▸ **TASK REQUIREMENTS**
Restate word for word all of the lines below, with each image left out.

BEGIN

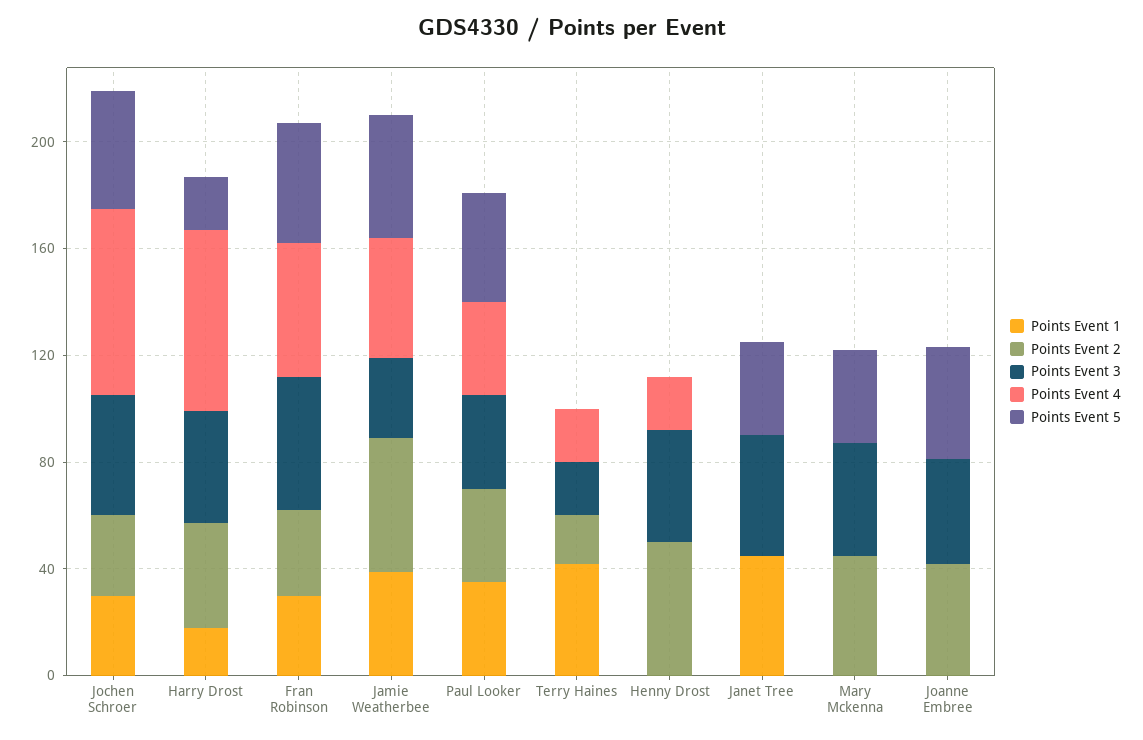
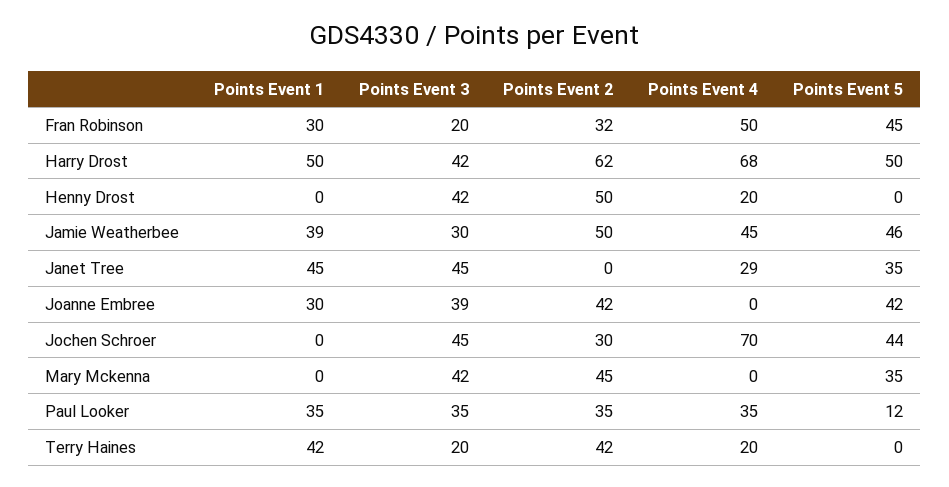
  {
    "Points Event 1": {
-     "Jochen Schroer": 30,
+     "Jochen Schroer": 0,
-     "Harry Drost": 20,
+     "Harry Drost": 50,
      "Fran Robinson": 30,
      "Jamie Weatherbee": 39,
      "Paul Looker": 35,
      "Terry Haines": 42,
      "Henny Drost": 0,
      "Janet Tree": 45,
      "Mary Mckenna": 0,
-     "Joanne Embree": 0
+     "Joanne Embree": 30
    },
    "Points Event 2": {
      "Jochen Schroer": 30,
-     "Harry Drost": 40,
+     "Harry Drost": 62,
      "Fran Robinson": 32,
      "Jamie Weatherbee": 50,
      "Paul Looker": 35,
-     "Terry Haines": 20,
+     "Terry Haines": 42,
      "Henny Drost": 50,
      "Janet Tree": 0,
      "Mary Mckenna": 45,
      "Joanne Embree": 42
    },
    "Points Event 3": {
      "Jochen Schroer": 45,
      "Harry Drost": 42,
-     "Fran Robinson": 50,
+     "Fran Robinson": 20,
      "Jamie Weatherbee": 30,
      "Paul Looker": 35,
      "Terry Haines": 20,
      "Henny Drost": 42,
      "Janet Tree": 45,
      "Mary Mckenna": 42,
      "Joanne Embree": 39
    },
    "Points Event 4": {
      "Jochen Schroer": 70,
      "Harry Drost": 68,
      "Fran Robinson": 50,
      "Jamie Weatherbee": 45,
      "Paul Looker": 35,
      "Terry Haines": 20,
      "Henny Drost": 20,
-     "Janet Tree": 0,
+     "Janet Tree": 29,
      "Mary Mckenna": 0,
      "Joanne Embree": 0
    },
    "Points Event 5": {
      "Jochen Schroer": 44,
-     "Harry Drost": 20,
+     "Harry Drost": 50,
      "Fran Robinson": 45,
      "Jamie Weatherbee": 46,
-     "Paul Looker": 40,
+     "Paul Looker": 12,
      "Terry Haines": 0,
      "Henny Drost": 0,
      "Janet Tree": 35,
      "Mary Mckenna": 35,
      "Joanne Embree": 42
    }
  }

END

▸ **REPLY**
  {
    "Points Event 1": {
-     "Jochen Schroer": 30,
+     "Jochen Schroer": 0,
-     "Harry Drost": 20,
+     "Harry Drost": 50,
      "Fran Robinson": 30,
      "Jamie Weatherbee": 39,
      "Paul Looker": 35,
      "Terry Haines": 42,
      "Henny Drost": 0,
      "Janet Tree": 45,
      "Mary Mckenna": 0,
-     "Joanne Embree": 0
+     "Joanne Embree": 30
    },
    "Points Event 2": {
      "Jochen Schroer": 30,
-     "Harry Drost": 40,
+     "Harry Drost": 62,
      "Fran Robinson": 32,
      "Jamie Weatherbee": 50,
      "Paul Looker": 35,
-     "Terry Haines": 20,
+     "Terry Haines": 42,
      "Henny Drost": 50,
      "Janet Tree": 0,
      "Mary Mckenna": 45,
      "Joanne Embree": 42
    },
    "Points Event 3": {
      "Jochen Schroer": 45,
      "Harry Drost": 42,
-     "Fran Robinson": 50,
+     "Fran Robinson": 20,
      "Jamie Weatherbee": 30,
      "Paul Looker": 35,
      "Terry Haines": 20,
      "Henny Drost": 42,
      "Janet Tree": 45,
      "Mary Mckenna": 42,
      "Joanne Embree": 39
    },
    "Points Event 4": {
      "Jochen Schroer": 70,
      "Harry Drost": 68,
      "Fran Robinson": 50,
      "Jamie Weatherbee": 45,
      "Paul Looker": 35,
      "Terry Haines": 20,
      "Henny Drost": 20,
-     "Janet Tree": 0,
+     "Janet Tree": 29,
      "Mary Mckenna": 0,
      "Joanne Embree": 0
    },
    "Points Event 5": {
      "Jochen Schroer": 44,
-     "Harry Drost": 20,
+     "Harry Drost": 50,
      "Fran Robinson": 45,
      "Jamie Weatherbee": 46,
-     "Paul Looker": 40,
+     "Paul Looker": 12,
      "Terry Haines": 0,
      "Henny Drost": 0,
      "Janet Tree": 35,
      "Mary Mckenna": 35,
      "Joanne Embree": 42
    }
  }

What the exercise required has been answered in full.